The low incidence of respiratory depression in the PN group may be related to the pharmacological properties of nalbuphine.[25] Nalbuphine hydrochloride produces less respiratory inhibition than opioids at the same analgesic dose. It also has a ceiling effect so that respiratory depression does not increase with the dose when it is greater than 30 mg.[25–28] B. Lefevreet al suggested that nalbuphine should be considered a suitable alternative to fentanyl for use in patients undergoing oral surgery because of less respiratory depression.[17] Furthermore, Chaoyi Deng et al. showed that nalbuphine may be a reasonable alternative to sufentanil in patients undergoing colonoscopy.[29] In addition, while nalbuphine can effectively antagonize opioid-induced respiratory depression without adverse endocrine and circulatory changes, nalbuphine still retains its analgesic property.[30] In our study, respiratory depression was not associated with age. Patients in both age groups(18–64 y and > 65 y) had more respiratory depression in the PF group than in the PN group. This suggests that there may be no association of age and reduced incidence of respiratory depression with nalbuphine use, which will need further research.

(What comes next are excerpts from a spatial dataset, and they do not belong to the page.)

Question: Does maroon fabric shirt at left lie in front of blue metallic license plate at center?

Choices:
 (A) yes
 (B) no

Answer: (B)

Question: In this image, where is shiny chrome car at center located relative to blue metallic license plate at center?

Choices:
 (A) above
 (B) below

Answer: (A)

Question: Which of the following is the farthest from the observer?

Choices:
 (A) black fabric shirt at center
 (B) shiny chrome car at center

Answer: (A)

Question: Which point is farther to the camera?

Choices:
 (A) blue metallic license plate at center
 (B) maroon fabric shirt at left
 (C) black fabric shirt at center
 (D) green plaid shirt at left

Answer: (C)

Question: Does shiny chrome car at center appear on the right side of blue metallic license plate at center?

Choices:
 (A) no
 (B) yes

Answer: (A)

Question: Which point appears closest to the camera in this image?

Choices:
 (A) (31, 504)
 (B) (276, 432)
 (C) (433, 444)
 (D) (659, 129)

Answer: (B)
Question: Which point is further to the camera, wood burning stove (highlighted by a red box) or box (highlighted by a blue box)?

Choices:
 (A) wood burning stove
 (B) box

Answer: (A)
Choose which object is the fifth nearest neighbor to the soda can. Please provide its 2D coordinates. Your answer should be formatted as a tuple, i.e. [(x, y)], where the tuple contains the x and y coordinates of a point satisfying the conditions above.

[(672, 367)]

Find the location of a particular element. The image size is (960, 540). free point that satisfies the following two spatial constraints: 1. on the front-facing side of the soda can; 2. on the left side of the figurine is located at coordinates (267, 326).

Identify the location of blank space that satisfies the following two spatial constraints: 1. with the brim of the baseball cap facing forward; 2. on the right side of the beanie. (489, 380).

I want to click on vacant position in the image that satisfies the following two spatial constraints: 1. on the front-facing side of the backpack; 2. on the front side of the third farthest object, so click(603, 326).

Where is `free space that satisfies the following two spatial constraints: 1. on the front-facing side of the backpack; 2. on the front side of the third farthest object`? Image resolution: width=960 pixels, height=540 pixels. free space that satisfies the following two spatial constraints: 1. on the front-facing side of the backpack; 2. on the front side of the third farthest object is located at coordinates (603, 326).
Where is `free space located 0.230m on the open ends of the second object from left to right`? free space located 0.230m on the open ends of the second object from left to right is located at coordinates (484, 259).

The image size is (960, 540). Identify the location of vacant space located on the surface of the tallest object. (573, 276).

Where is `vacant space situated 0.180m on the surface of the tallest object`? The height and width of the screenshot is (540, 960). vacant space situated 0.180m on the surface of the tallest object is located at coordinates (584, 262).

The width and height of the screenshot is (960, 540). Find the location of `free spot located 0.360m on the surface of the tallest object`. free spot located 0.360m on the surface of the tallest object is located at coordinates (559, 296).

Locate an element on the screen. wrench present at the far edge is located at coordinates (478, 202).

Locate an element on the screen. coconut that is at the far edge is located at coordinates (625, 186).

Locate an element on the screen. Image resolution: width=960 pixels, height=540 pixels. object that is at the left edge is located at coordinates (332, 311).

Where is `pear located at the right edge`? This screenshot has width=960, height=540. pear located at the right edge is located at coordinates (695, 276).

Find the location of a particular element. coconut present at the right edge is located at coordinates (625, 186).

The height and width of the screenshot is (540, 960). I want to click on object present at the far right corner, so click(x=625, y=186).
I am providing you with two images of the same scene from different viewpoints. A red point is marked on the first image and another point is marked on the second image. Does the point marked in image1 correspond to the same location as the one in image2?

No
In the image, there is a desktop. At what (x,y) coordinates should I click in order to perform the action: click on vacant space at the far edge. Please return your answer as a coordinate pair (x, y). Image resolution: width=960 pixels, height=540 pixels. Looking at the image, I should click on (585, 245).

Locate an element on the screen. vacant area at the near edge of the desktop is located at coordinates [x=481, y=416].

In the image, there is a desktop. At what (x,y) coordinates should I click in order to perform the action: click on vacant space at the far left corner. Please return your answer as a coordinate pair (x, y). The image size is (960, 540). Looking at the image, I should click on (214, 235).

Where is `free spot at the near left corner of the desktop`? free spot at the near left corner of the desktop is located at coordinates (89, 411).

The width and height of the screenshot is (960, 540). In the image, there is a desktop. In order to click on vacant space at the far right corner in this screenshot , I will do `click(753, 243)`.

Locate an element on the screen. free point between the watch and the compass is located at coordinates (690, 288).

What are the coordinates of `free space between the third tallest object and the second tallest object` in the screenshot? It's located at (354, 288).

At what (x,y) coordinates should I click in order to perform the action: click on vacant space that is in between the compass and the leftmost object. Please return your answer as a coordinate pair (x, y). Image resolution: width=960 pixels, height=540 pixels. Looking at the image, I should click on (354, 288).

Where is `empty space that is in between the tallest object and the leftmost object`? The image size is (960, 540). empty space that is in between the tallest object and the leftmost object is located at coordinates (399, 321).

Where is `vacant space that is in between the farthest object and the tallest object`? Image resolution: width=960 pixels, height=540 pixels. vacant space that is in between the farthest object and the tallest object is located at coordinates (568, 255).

When respiratory depression occurs during ERCP, it may cause hypoxia, which can mostly be treated with the jaw-thrust manoeuvre.[29,31] This phenomenon was particularly evident in the PN group. Compared to that in the PN group, the hypoxia in the PF group was more severe, as half of the patients were treated with more than one single method (jaw-thrust manoeuvre) to correct the hypoxia. This interrupted the operation, reduced the satisfaction ofthe endoscopists and anaesthesiologists, and increased the difficulties of anaesthesiologists' work. Therefore, nalbuphine had more advantages over fentanyl in reducing hypoxia in ERCP. However, general anaesthesia with endotracheal intubation became necessary when patients were at high risk for sedation-related adverse events. Compared to propofol-based monitored anaesthesia care, nalbuphine use did not impact the duration of the operation, the outcome of the procedure or patient recovery.[32]

Our results are consistent with the findings of others that patients prefer to undergo the ERCP procedure under deep sedation and appropriate analgesia.[21,24] Nalbuphine is a potentanalgesic agent that is similar to morphine.[27,28] Studies have shown that nalbuphineis widely used in pain management during the perioperative period.[29,33–35] Our results showed that nalbuphine was as effective as fentanyl in reducing pain-induced patient movement, and there was no difference in dosage. Patients in both groups had stable haemodynamics during the operation, which suggested that nalbuphine was effective in relieving painful stimuli and reducing adverse events upon completion of the procedure.

We also compared adverse events, such as nausea, vomiting, pruritus, and pain, after surgery between the two groups. Both groups had a slightly higher incidence of adverse reactions(e.g., nausea and fever)compared to groups receiving analgesic drugs in other studies,[36,37] likely due to procedure (ERCP)-related responses.[1] The incidence of vomiting was similar to that in other studies.[36,37] One patient in each group had brief polypnea and dyspnoea after the operation, and both cases improved by nasal oxygen supplementation. Although the reason is still unclear, it may be related to patient anxiety or delayed response of respiratory depression to analgesic drugs.[37] Some patients had abdominal pain one day after surgery, but none had severe pain. Few patients received medical treatment for adverse events, and all patients were discharged from the hospital approximately 7 days after the operation. There was no difference in the length of hospitalization between the two groups. Moreover, other researchers have shown that nalbuphine can be used to treat opioid-induced urinary retention and pruritus,[38,39] which makes it an option to be used together with opioids for procedures such as ERCP.

Our study also has some limitations. This is a single-centre trial with a relatively small patient number. A larger-scale study with more patients in multiple centres is needed in the future.